Faint, small galaxies ionized the opaque fog that obscured the early universe.

Pandora's Cluster of galaxies
Behind Pandora's Cluster (Abell 2744), imaged here by the James Webb Space Telescope, are eight background galaxies hailing from the early universe.

An international team of astronomers has used the James Webb Space Telescope to make the first spectroscopic observations of the faintest galaxies present during the universe’s first billion years. The results offer vital clues toward solving a mystery in the early years of the universe.

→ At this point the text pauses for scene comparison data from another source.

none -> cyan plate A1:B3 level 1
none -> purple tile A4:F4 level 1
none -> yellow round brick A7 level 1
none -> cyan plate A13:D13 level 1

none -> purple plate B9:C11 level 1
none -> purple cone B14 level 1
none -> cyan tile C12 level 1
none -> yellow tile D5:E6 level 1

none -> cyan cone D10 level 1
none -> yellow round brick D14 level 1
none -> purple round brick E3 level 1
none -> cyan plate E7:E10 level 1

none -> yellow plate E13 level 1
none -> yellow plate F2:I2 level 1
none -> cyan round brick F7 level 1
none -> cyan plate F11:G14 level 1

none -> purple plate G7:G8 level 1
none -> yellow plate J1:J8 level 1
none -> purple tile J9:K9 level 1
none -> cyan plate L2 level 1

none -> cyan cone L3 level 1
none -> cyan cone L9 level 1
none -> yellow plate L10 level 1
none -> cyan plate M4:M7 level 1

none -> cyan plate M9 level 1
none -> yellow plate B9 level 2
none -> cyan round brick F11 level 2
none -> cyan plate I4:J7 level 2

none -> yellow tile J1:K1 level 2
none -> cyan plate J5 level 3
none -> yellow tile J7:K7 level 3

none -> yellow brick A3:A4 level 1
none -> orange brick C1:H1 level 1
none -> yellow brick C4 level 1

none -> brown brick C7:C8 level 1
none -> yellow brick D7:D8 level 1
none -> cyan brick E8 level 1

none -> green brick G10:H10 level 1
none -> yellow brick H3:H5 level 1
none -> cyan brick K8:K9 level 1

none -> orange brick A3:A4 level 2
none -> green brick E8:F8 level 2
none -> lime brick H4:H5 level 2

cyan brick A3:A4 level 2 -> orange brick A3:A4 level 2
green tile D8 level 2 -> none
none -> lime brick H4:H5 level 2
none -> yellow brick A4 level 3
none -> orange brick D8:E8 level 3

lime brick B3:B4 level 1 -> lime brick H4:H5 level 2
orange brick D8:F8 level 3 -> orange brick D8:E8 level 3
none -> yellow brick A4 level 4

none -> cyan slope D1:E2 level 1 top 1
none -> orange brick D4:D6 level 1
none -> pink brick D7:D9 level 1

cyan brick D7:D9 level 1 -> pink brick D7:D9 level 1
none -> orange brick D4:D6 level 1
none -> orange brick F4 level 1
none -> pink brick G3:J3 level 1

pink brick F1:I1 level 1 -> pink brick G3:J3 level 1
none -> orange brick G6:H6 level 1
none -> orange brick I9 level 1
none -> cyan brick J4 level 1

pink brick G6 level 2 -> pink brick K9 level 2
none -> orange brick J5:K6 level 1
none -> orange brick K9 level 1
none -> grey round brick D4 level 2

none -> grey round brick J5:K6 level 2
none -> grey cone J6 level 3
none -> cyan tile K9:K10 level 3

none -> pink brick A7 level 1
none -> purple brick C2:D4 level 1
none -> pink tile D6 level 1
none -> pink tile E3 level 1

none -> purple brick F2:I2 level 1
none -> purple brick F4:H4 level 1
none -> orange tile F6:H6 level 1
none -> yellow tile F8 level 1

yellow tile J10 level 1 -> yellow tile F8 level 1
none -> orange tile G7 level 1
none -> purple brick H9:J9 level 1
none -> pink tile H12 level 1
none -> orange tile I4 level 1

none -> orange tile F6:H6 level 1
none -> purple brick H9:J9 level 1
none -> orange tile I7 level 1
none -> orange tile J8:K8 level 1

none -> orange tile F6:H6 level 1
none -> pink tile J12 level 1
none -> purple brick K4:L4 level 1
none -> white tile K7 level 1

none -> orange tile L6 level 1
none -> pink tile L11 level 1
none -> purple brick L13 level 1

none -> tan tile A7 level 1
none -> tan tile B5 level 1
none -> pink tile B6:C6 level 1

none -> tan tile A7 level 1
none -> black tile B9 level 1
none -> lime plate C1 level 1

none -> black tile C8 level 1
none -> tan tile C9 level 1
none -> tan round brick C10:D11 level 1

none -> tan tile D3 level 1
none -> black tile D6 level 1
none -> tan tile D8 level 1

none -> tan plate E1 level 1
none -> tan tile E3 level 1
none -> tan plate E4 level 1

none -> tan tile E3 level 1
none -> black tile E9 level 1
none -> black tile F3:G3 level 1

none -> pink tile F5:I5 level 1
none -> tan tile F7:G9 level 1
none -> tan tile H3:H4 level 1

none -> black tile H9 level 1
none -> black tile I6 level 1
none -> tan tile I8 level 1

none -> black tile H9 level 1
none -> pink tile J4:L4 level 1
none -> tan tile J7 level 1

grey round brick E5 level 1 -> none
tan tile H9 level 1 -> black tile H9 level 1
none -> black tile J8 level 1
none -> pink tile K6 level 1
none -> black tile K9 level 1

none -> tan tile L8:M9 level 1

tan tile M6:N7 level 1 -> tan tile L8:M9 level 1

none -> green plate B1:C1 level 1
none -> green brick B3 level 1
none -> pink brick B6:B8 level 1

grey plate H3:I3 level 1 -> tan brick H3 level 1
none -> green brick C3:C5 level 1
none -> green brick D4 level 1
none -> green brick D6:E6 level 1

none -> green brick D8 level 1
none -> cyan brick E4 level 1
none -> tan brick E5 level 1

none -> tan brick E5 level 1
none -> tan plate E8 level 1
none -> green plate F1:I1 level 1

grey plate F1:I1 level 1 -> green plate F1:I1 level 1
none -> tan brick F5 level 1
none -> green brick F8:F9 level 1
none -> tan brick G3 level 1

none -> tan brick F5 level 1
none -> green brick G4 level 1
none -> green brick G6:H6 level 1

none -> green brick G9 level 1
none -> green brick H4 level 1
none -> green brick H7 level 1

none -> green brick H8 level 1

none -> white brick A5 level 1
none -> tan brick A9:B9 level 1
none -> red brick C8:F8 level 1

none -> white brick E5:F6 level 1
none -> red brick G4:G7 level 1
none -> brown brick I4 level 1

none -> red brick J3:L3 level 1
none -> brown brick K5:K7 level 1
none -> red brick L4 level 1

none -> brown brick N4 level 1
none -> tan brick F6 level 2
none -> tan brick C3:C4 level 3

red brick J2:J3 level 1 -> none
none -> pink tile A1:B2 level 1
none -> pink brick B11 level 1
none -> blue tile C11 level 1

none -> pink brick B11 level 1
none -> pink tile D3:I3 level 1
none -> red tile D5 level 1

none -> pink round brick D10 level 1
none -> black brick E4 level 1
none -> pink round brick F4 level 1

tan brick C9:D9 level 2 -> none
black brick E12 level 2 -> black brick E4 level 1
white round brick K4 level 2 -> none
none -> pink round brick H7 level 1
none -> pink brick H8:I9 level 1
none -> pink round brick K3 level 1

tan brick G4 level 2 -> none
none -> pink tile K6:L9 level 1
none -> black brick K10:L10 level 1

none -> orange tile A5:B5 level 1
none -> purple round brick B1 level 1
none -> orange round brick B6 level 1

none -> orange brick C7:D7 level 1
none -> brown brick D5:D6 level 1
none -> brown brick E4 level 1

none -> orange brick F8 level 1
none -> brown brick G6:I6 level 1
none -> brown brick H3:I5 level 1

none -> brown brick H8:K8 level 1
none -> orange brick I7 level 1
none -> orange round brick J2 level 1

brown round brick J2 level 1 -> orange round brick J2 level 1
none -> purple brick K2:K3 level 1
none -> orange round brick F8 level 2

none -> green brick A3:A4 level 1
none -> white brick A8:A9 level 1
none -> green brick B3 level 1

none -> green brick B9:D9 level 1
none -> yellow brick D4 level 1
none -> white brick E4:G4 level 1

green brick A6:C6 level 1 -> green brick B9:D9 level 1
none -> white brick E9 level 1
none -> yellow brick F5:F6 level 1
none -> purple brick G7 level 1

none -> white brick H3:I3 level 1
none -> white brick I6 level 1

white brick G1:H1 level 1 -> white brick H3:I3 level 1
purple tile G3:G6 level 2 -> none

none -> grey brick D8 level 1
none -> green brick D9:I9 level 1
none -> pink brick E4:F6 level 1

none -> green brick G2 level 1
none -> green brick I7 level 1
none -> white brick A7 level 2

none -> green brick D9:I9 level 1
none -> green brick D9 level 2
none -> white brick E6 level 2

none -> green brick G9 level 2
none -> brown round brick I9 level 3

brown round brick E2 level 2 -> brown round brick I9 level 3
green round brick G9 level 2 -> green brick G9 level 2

For the first few hundred million years after the Big Bang, the universe was a thick soup of hydrogen fog with no stars to illuminate it. This period is known as the cosmic dark ages. The fog is thought to have eventually cleared when radiation ripped hydrogen atoms apart, a process known as reionization. But debate remained as to whether this reionizing radiation came solely from the first stars that lit up the earliest galaxies or whether material falling onto supermassive black holes also played a significant role.

A team of astronomers led by Hakim Atek (Sorbonne University, France) used the James Webb Space Telescope to peer at extremely faint dwarf galaxies in the early universe. These distant galaxies wouldn’t normally be visible — even to Webb’s powerful capabilities — but astronomers received a helping hand from the gravity of Pandora’s Cluster, a car crash of galaxies 4 billion light-years away. The cluster’s immense mass magnified the more distant galaxies’ light. The team's findings are published in the February 28th Nature.

Atek’s team was able to study eight early galaxies in total, taking both images and spectroscopic data with Webb's Near-InfraRed Spectrograph (NIRSpec). The stand-out finding is that the galaxies produced four times more ultraviolet radiation than astronomers had derived from previous scenarios.

“Despite their tiny size, these low-mass galaxies are prolific producers of energetic radiation, and their abundance during this period is so substantial that their collective influence can transform the entire state of the Universe,” Atek says.

“They produce ionizing photons that transform neutral hydrogen into ionized plasma during cosmic reionisation,” adds team member Iryna Chemerynska (also at Sorbonne).  

“It’s fantastic to see the pieces fitting together, and pointing squarely at tiny galaxies as the culprits,” says Sean McGee (University of Birmingham, UK), who was not involved in the research. Astronomers have long suspected that such galaxies helped light up the early universe, but McGee adds that “this was becoming more debatable recently as JWST has been finding more AGN than previously expected.” Now, the new JWST data on these tiny galaxies puts them back in the limelight.

“It had been an assumption that . . . these small galaxies would play an important role, but it’s very satisfying to see it directly,” McGee says. “It wouldn't have been possible without JWST.”

The next step is an upcoming Webb observing program named GLIMPSE. Astronomers will target another massive galaxy cluster — Abell S1063 — in order to see even fainter galaxies behind it in the early universe. This will allow them to verify whether the dwarf galaxies in the current study are typical of the large-scale distribution of galaxies.

McGee also notes the importance of the upcoming Square Kilometer Array (SKA). “We will be able to map out exactly where the universe hasn’t been reionized,” he says. If the findings of Atek's teams are right, we should only find neutral hydrogen — which gives out a distinctive radio signal at 21 centimetres — far from dwarf galaxies. “The lack of a radio signal around the tiny galaxies will be like the dog who didn’t bark in the night.”